"Even the best team, without a sound plan, can't score." - Woody Hayes
Remember the old westerns where the wagon train is passing through the canyon and the wagonmaster catches a glimpse of some motion up on the canyon's rim? The camera pans closer and we see thousands of Indians moving slowly, methodically along with the entourage. The music builds. The pioneers start to get nervous, anxious. A confrontation is near. It's time to circle the wagons and figure out a strategy.
This Old West scene could be used to characterize an impending confrontation in the hog industry. All indicators on the horizon are telling us we'll likely hit an annual production of 100,000,000 hogs for the first time by the close of 1998.
If this year's production levels don't make you nervous, perhaps the expansion plans batted around during World Pork Expo will. Veteran economists and hog market prognosticators are predicting upwards of 135 million market hogs when this century turns to the next. No need for a musical crescendo to announce this confrontation - but a circling of wagons and a strategic planning session would be well founded.
Environmental regulations and low hog prices could curb some of these expansion plans, sure. But don't be fooled; we're in for record levels of pork the next couple of years - even if expansion plans are tempered.
At the high end of the projections, we need to find a home for 15-20% of that production beyond our domestic boundaries.
Circle the wagons boys (and girls), we need a plan!
Industry leaders are well aware of these projections and, I'm sure, are making plans accordingly.
What's Your Strategy? The plan that needs attention most is yours. What strategy will you adopt to get through this probable price downturn? Now is an excellent time to do an honest appraisal of the strengths and weaknesses of your staff, your management, your production facilities. Where are the opportunities for fine-tuning?
Should you slow production, decrease stocking density, alter production levels to tackle a remodeling project? In this period, redirecting the production staff's energies to updating your facilities could offer greater, long-term payback potential than trying to improve lowly heritable reproductive levels, for example.
Can you take advantage of low-interest rates to update production facilities? Is it a good time to update genetics, reposition your production for a specific market, seek out a cooperative arrangement with other producers facing the same struggles?
As history attests, those who are best prepared stand the best chance of success. Woody Hayes may have said it best: "Even the best team, without a sound plan, can't score."
So what are you going to do to position your hog enterprise for several months of minimum, possibly no, profits?
Prioritize First, don't panic. Gather together the best advisors you can find. Second, prioritize. Put together a program to cover all or a significant portion of your feed needs. Don't confuse that with "buying" all of your feed needs. The corn and soybean crops look very good, to date. Develop a feed-buying strategy that fits current circumstances. The 1999 crop year may be a whole different ballgame. Be prepared to make adjustments as opportunities dictate. With feed costs notching out about two-thirds of your cost of production, it should be a high priority.
Record numbers of hogs make your marketing plan more important than ever, too. That doesn't mean you have to sign a packer contract. It does mean you'd better make sure you have a place to sell your hogs. Marketing services/specialists can help build a sensible program.
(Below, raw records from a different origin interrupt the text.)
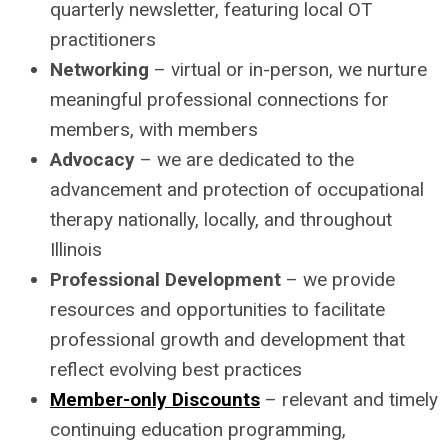
quarterly newsletter, featuring local OT
practitioners
Networking
– virtual or in-person, we nurture
meaningful professional connections for
members, with members
Advocacy
– we are dedicated to the
advancement and protection of occupational
therapy nationally, locally, and throughout
Illinois
Professional Development
– we provide
resources and opportunities to facilitate
professional growth and development that
reflect evolving best practices
Member-only Discounts
– relevant and timely
continuing education programming,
Leaving your marketing program to chance is never a good idea, but it's a particularly unwise strategy for the next couple of years.
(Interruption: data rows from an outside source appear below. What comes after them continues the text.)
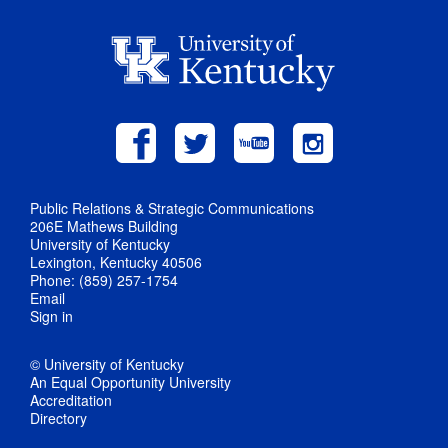
Public Relations & Strategic Communications
206E Mathews Building
University of Kentucky
Lexington, Kentucky 40506
Phone: (859) 257-1754
Email
Sign in
© University of Kentucky
An Equal Opportunity University
Accreditation
Directory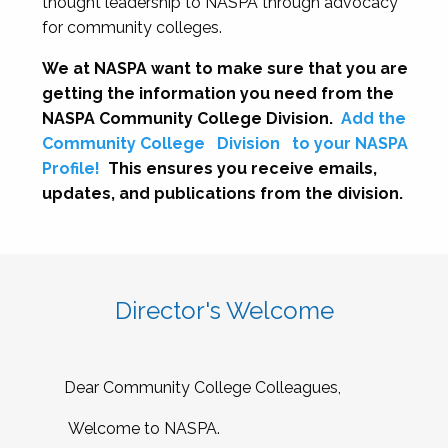
thought leadership to NASPA through advocacy
for community colleges.
We at NASPA want to make sure that you are
getting the information you need from the
NASPA Community College Division.
Add the
Community College
Division
to your NASPA
Profile!
This ensures you receive emails,
updates, and publications from the division.
Director's Welcome
Dear Community College Colleagues,
Welcome to NASPA.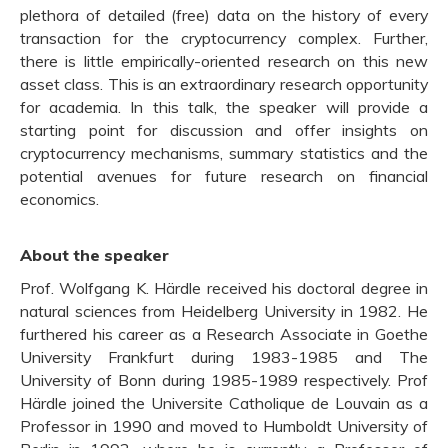
plethora of detailed (free) data on the history of every
transaction for the cryptocurrency complex. Further,
there is little empirically-oriented research on this new
asset class. This is an extraordinary research opportunity
for academia. In this talk, the speaker will provide a
starting point for discussion and offer insights on
cryptocurrency mechanisms, summary statistics and the
potential avenues for future research on financial
economics.
About the speaker
Prof. Wolfgang K. Härdle received his doctoral degree in
natural sciences from Heidelberg University in 1982. He
furthered his career as a Research Associate in Goethe
University Frankfurt during 1983-1985 and The
University of Bonn during 1985-1989 respectively. Prof
Härdle joined the Universite Catholique de Louvain as a
Professor in 1990 and moved to Humboldt University of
Surround yourself with people who understand the hog business, people you trust. Some may have a vested interest in your success - your lender, your feeder dealer, your hog buyer.
"Plans" Can Be Changed Review your short-term and long-range plans. Remember, they are exactly that, "plans." They are not cast in stone. If your plan needs revision, do it. Now is not the time for lollygagging. You'll feel better because you're taking positive action, and so will your business associates.
"We're a victim of our own success," warns veteran pig price prognosticator Glenn Grimes. Hog profits over the years have placed the industry in the enviable position of being the most profitable segment of agriculture. That alone drew more capital to the industry, spawning steady growth. Growth fuels competition. Competition often pushes the envelope for improved efficiency, greater productivity. The result of all of the above - more hogs!
Like I said: Circle the wagons and put a plan together. This battle could be a little rougher and longer than previous encounters - but those with a good plan will emerge the victors.
The wisdom in an English proverb fits nicely here: "Hope for the best, but prepare for the worst." Good luck with your plan.